One argument only has the merit of genuine originality. It is the claim that the ballot is a privilege which must be paid for by military service; and since, as they say, women cannot and will not fight, they must renounce all claim to the ballot. No opponent of woman suffrage has yet appeared who has not made much of this argument. At the close of a century of democracy, in no period of which has the willingness or ability to bear arms ever been made a qualification for the ballot, an effort is being made to discover in remote customs an origin wherein to establish a military basis for modern American citizenship. Utterly oblivious to inconsistencies, the new philosophy of bullets for ballots is promulgated with vigor and seriousness by ministers and editors, whose occupation exempts them from military duty; and by book worms, lawyers and clerks, whose physical incompetence would dismiss them from the muster. Indifferent, likewise, are they to the fact, that women of physical strength and courage, under the influence of ardent devotion to their respective causes, braved both the dangers of war and discovery, and served with honor in the ranks of soldiers, North and South, while it was no uncommon incident for men to hide or even maim themselves in order to protect themselves from the draft.

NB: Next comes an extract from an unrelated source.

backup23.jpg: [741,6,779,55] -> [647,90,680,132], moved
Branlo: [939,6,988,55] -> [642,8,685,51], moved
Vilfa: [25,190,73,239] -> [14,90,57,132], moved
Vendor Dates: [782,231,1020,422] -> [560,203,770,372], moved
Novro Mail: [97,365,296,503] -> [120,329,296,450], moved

The disgust experienced by persons of refinement at thought of the settlement of grave questions of human liberty and justice, or even mere technicalities of opinion, by the arbitrament of a brutal physical contest, has never penetrated the conception of the advocates of the military philosophy. The rapid evolution of sentiment in all civilized countries toward peaceful settlements of difficulties, and the appeal of disputes instead, to trained and steady brains, has passed unnoticed. For- getting that ideal conditions of society demand votes which stand for brains, not muscles for consciences, not bullets, the argument gains ground only with those who sympathize with past conditions and who are blinded to present possibilities.

This little pamphlet is compiled in reply to this argument. The paper "Woman Warriors" appeared several years ago and was prepared by D. R. Livermore, whose wife's name, Mary A. Livermore, is better known than that of any other woman in connection with the service of women to the loyal armies of the United States in the Civil War. The address before a Senate hearing by Hon. John Davis, an ex-Congressman of Kansas, is given entire. A paper by Alice Stone Blackwell, the worthy daughter of the illustrious Lucy Stone, and one by Charles H. Chapman, a rising young writer, completes the compilation. Together, they form an unassailable rebuttal of the claim that each ballot must be defended by a bullet.


Catt, Carrie Chapman. 1897. In “The Ballot and the Bullet.” Political Science Study Series, vol. III. Philadelphia: Press of A.J. Ferris.